SECCIÓN DEL DOCUMENTO:

::::

En enero pasado acumuló 23 casos de denuncias de abusos ante la Comisión
Estatal de Derechos Humanos de Chihuahua (CEDHCH), con lo que superó el récord
de la Policía Federal.
“La Mesa de
Seguridad le planteó a Leyzaola desde su llegada que no rompiera el esquema de
trabajo, que su papel no era perseguir a narcotraficantes, secuestradores o
extorsionadores, sino dar seguridad a la ciudadanía e ir ganando terreno en lo
preventivo para que la gente volviera a salir a la calle, pero él dijo que,
como en Tijuana, su tarea sería limpiar de delincuentes la ciudad. Y como le tenía
desconfianza a la PF, nunca llegó a coordinarse”, señala Gustavo de la Rosa
Hickerson, visitador especial de la CEDHCH.
El abogado
considera que la declaratoria de guerra de Leyzaola al crimen organizado
provocó que en enero comenzaran a matarle un policía diariamente (ocho fueron
asesinados) y que “la que empezó como una guerra de cárteles y luego entre
pandillas, se descompusiera a una guerra de un cártel contra la policía”.
De la Rosa critica
la detención indiscriminada y sistemática de la gente pobre, de “mal aspecto” o
carente de credencial de elector, que debe pagar multas de 300 a 2 mil pesos
para obtener su libertad.
“Si de enero a
marzo del 2011 eran detenidas alrededor de 6 mil personas, de noviembre a enero
de 2012 se detuvo a un promedio de 30 mil al mes. Pero, de cada 10 mil
detenidos, sólo se puso a disposición de un ministerio público a 300, y de esos
sólo 100 (1% de lo detenidos) llega ante el juez. Pero antes ya se presentó en
la televisión a decenas de personas, que dicen que eran secuestradores o
extorsionadores, ya golpeadísimos, con la cara reventada”, detalla el
visitador.

::::

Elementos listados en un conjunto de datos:
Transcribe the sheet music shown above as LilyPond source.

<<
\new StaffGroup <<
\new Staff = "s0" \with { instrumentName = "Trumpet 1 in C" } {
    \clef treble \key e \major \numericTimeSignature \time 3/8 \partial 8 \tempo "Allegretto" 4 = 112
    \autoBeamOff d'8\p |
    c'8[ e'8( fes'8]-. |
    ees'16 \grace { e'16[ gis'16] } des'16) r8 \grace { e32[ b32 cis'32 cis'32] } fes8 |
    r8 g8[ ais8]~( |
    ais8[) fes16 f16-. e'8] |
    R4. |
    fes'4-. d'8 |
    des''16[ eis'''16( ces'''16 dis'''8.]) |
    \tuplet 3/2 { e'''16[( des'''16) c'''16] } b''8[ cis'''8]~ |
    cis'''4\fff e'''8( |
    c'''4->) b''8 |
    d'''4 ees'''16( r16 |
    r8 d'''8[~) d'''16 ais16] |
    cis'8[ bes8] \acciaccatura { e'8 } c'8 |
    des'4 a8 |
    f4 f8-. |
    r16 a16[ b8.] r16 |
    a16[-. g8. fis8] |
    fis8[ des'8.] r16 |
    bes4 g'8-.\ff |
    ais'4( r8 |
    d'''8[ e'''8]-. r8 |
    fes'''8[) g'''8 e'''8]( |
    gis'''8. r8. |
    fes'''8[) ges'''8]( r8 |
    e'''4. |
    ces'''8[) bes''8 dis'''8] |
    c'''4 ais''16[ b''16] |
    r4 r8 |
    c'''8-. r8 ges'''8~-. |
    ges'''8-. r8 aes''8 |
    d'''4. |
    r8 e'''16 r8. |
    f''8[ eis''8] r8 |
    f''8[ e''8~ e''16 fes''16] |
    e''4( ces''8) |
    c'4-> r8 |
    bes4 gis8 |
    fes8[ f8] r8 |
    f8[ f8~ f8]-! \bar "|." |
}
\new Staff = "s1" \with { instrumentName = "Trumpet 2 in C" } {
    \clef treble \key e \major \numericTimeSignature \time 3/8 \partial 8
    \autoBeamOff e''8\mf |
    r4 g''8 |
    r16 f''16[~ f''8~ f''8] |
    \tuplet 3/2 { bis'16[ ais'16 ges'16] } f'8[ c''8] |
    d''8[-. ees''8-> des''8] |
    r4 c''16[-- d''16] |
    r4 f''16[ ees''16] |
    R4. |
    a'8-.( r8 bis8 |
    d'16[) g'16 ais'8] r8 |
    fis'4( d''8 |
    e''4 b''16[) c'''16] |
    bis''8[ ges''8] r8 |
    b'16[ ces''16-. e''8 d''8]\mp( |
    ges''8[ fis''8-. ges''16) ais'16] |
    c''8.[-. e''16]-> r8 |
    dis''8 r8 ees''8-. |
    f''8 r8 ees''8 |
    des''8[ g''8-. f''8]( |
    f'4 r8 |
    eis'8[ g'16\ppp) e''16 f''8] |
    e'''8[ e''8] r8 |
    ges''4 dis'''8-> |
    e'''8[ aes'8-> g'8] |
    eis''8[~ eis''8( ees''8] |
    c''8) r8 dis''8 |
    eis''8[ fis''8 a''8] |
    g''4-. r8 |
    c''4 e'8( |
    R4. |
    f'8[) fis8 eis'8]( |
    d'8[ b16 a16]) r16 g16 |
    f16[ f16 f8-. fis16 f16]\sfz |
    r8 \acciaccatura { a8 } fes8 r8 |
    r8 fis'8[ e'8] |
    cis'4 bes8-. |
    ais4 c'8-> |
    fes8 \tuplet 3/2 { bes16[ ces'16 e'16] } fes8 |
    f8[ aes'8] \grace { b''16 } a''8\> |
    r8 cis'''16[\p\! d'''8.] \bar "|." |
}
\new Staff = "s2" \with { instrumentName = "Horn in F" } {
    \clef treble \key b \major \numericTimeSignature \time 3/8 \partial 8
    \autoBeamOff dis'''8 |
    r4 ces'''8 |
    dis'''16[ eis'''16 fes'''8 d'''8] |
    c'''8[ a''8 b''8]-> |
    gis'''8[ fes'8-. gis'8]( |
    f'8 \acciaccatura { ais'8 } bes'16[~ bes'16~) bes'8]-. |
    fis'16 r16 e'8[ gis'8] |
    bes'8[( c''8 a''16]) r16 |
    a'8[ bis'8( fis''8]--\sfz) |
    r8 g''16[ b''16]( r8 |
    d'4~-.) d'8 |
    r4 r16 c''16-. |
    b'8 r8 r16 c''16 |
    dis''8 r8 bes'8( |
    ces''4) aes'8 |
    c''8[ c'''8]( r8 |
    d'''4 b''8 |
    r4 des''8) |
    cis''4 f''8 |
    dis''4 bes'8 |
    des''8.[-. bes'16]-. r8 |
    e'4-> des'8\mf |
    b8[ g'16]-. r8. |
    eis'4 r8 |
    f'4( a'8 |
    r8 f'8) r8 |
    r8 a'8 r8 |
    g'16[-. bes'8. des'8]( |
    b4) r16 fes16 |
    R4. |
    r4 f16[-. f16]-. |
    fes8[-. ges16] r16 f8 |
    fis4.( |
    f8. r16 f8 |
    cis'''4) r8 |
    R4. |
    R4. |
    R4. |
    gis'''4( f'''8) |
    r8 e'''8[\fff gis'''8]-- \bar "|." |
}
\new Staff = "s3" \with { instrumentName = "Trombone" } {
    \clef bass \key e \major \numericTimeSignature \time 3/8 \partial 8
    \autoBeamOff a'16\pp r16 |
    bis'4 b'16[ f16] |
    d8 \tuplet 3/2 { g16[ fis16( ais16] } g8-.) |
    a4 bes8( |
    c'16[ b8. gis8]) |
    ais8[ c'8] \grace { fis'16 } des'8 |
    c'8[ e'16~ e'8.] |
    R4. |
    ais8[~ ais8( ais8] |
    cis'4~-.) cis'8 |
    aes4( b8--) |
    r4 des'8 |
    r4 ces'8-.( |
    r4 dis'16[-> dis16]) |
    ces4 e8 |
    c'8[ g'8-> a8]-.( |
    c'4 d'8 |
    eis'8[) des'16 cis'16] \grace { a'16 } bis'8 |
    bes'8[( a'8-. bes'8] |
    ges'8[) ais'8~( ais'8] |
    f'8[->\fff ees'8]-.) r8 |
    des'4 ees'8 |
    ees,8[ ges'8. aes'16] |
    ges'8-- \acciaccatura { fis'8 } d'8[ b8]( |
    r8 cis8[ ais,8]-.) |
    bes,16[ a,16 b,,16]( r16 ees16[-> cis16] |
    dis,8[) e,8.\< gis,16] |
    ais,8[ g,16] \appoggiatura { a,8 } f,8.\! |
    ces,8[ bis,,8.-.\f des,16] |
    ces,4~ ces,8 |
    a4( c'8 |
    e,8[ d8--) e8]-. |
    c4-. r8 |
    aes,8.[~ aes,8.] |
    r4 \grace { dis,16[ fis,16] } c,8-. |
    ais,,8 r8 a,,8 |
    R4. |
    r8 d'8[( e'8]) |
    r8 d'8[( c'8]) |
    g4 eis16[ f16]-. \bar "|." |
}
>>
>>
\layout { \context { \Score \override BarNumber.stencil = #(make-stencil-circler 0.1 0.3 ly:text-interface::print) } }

::::

TAREAS PROPUESTAS:
**1)** Responde estas preguntas a partir del fragmento sobre Leyzaola:
(a) ¿Cuántas denuncias de abusos acumuló en enero ante la CEDHCH?
(b) ¿Cuántos policías fueron asesinados en enero?
(c) ¿Entre qué montos van las multas que deben pagar los detenidos para obtener su libertad?
**2)** Según la cita del abogado en el fragmento sobre Leyzaola, ¿qué tipos de guerra se fueron sucediendo? Enuméralos todos.
**3)** Reproduce el fragmento sobre Leyzaola desde "De la Rosa critica" hasta "obtener su libertad.".

RESULTADOS:
**1)**
(a) 23 denuncias.
(b) Ocho policías.
(c) Entre 300 y 2 mil pesos.

**2)**
- Guerra de cárteles
- Guerra entre pandillas
- Guerra de un cártel contra la policía

**3)**
De la Rosa critica
la detención indiscriminada y sistemática de la gente pobre, de “mal aspecto” o
carente de credencial de elector, que debe pagar multas de 300 a 2 mil pesos
para obtener su libertad.